Hi guys, I'm developing a little gadget based on Arduino Nano v3 and I'd like to prevent others to read, modify or overwrite my sketch...
I thought I could fill with a black resin my box but what about the code and the usb access?
On usb I need the serial monitor working so just disable (se or hw) the sketch reading writing would be fine

jremington

#1
Nov 01, 2017, 05:16 pm Last Edit: Nov 01, 2017, 05:19 pm by jremington
Your sketch in not on the Arduino -- only a translated, machine code version is uploaded, and it is very difficult to interpret.

However, you can set the code protection or "lock" bits, which in principle prevents people from reading even the machine code. That does not prevent anyone from erasing everything, and reprogramming your gizmo for something else.

Markino76

Thanks, can you help me with that code protection and lock bit? How to set it?

jremington


dannable

Once I had figured out how your program works, how long would it take me to write my own version? That would be quicker than downloading and disassembling what was on the processor.
Beginners guide to using the Seeedstudio SIM900 GPRS/GSM Shield

Markino76

Ok but... what about preventing "cloning" my gadget?
I'd like to be sure no one can just download my sketch and upload on another Arduino based gadget without undestrabd how it works.
For instance I'd implement my own communication protocol....

Delta_G

I see people all the time worried that someone might steal their code.  There are a few things you need to understand:

1.  Given access to the device and unlimited resources there is nothing you can do to stop me from getting the program out.  Eventually I'm down to the level of spending tons of money to disassemble the chip and an electron microscope to try to read out the ROM, so you might make it very hard but can never make it imposible.
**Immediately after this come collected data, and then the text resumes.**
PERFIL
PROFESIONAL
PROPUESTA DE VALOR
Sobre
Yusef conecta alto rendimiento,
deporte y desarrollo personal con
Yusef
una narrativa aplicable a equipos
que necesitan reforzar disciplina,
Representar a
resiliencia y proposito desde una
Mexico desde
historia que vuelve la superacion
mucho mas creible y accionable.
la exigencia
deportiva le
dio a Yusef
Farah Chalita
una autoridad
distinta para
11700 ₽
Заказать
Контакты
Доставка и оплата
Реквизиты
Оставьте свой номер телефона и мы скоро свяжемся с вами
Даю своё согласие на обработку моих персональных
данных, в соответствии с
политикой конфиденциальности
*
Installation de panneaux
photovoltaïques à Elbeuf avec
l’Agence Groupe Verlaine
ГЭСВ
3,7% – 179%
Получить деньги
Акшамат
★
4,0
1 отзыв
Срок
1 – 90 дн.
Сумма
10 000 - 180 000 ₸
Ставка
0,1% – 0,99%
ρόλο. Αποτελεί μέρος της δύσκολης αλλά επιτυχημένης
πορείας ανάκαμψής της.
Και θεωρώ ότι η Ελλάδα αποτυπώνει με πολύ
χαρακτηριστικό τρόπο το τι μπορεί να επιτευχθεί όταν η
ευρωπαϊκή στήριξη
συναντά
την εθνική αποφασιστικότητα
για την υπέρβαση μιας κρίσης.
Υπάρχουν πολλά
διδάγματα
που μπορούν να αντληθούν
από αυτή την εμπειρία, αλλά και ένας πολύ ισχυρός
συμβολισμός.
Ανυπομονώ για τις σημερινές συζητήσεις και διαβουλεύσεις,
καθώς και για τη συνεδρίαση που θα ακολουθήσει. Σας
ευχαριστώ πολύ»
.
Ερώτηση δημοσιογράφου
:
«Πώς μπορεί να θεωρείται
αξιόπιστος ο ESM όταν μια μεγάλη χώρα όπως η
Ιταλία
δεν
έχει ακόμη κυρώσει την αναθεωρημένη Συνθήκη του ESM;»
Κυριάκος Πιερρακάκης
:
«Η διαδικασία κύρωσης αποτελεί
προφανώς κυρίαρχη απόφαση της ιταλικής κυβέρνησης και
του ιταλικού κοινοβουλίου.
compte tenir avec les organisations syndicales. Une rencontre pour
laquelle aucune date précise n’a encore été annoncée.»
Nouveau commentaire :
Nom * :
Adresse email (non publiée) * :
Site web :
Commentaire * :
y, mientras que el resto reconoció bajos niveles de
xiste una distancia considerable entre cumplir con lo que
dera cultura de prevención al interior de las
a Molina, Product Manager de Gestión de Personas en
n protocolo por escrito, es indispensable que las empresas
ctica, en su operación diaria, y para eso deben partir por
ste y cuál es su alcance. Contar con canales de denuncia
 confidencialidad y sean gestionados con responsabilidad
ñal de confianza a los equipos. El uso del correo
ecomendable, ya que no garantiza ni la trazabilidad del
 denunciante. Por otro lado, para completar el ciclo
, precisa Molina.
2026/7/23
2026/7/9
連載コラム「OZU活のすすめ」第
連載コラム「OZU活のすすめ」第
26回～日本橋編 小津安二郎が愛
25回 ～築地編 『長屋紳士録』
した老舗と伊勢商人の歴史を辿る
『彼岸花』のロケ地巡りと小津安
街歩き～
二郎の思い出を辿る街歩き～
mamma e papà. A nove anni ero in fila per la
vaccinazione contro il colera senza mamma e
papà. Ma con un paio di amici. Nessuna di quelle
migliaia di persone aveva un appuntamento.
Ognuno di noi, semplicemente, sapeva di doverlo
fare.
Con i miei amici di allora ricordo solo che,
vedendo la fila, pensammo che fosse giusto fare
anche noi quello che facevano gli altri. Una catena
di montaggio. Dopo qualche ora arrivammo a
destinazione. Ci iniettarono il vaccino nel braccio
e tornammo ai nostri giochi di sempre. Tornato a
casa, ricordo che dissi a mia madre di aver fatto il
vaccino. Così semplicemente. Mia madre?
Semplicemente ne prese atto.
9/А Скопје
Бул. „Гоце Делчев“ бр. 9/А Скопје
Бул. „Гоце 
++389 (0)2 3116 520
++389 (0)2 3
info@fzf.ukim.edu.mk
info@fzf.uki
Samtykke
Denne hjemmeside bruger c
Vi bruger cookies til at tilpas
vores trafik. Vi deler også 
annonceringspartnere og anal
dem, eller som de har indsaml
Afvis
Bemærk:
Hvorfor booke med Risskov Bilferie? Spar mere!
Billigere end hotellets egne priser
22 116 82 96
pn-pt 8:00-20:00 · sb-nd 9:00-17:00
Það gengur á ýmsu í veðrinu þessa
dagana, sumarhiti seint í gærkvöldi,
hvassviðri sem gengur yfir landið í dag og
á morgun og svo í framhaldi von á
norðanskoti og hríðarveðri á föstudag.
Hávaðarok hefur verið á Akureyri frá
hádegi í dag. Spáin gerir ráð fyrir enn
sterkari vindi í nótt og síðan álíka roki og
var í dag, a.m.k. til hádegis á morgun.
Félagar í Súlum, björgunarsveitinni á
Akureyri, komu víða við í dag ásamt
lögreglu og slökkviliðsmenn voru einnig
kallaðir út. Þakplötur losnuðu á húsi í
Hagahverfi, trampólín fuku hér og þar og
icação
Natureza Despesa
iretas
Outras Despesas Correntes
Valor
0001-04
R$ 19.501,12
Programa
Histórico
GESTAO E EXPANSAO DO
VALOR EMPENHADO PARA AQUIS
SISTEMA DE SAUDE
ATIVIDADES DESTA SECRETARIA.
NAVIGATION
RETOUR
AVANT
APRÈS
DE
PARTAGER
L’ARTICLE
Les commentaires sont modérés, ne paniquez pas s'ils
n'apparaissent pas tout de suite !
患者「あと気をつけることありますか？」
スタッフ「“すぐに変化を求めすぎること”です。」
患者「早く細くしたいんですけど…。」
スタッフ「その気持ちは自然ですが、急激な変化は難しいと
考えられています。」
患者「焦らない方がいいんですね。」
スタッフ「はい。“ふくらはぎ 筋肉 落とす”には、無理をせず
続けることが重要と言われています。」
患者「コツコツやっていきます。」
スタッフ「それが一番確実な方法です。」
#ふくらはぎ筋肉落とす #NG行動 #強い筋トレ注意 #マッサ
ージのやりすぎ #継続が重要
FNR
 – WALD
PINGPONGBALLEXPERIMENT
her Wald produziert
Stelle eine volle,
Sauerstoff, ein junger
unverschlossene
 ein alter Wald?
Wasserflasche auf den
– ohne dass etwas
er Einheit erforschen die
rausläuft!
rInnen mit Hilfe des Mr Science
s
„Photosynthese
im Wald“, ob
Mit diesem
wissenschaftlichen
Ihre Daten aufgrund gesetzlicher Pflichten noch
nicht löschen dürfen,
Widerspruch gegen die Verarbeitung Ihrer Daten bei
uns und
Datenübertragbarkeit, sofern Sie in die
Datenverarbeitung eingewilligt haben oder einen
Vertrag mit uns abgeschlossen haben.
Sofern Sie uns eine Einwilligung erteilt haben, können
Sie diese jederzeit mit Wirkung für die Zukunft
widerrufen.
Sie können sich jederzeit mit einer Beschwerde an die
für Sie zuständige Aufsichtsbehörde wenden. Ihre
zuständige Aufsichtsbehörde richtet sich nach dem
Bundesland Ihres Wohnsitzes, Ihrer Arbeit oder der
2.  There is nothing that you can do with an Arduino that someone competent can't reverse engineer and copy without ever seeing your code. 

3.  Protecting communication protocols is even harder, because all I need to do there is sniff the wires and do a little work and I have your protocol. 


What is it that you are really worried about?  Someone being able to see your idea?  Is there some secret password or something on the Arduino that needs to be protected?  If you're just worried about being plagiarized then it's not worth it.  Protect the ideas and concepts with patents, but you really can't protect your code from people who know what they're doing. 
If at first you don't succeed, up - home - sudo - enter.

jremington

#7
Nov 03, 2017, 10:20 pm Last Edit: Nov 03, 2017, 10:21 pm by jremington
I recently ran across a "mystery chip" on a board, a PIC 12F629 processor with one output line and no input lines.

Since I had access to the programming pins, I attempted to read out the code, only to find out that the "lock bits" were on.

Then I used an oscilloscope to see what that output was doing: it emitted a 50 usec pulse every few milliseconds, just to keep the rest of the system alive. 

The entire program probably consisted of 5 lines of code but the programmer wanted to make sure that no one else could download it!

Delta_G

I think suffice it to say, by the time you're capable of writing code that would really have any need to keep secret, you'd know how to find out information about things like lock bits and wouldn't be asking on an internet forum. 
If at first you don't succeed, up - home - sudo - enter.

tibtib

If you need to protect the software, then make sure you include  some "failsafe" code so that the gadget will lock up and not be functional outside of its normal environment. For example, have some of the code in eprom and overwrite it as part of the kill process.

If you need to protect the hardware from being discovered and duplicated, then you may want a means for physical self-destruction as a last resort (doomsday scenario). A few creative lines of code would probably do the trick.

As mentioned above, you can't prevent reverse engineering but you can at least make it somewhat difficult and time consuming.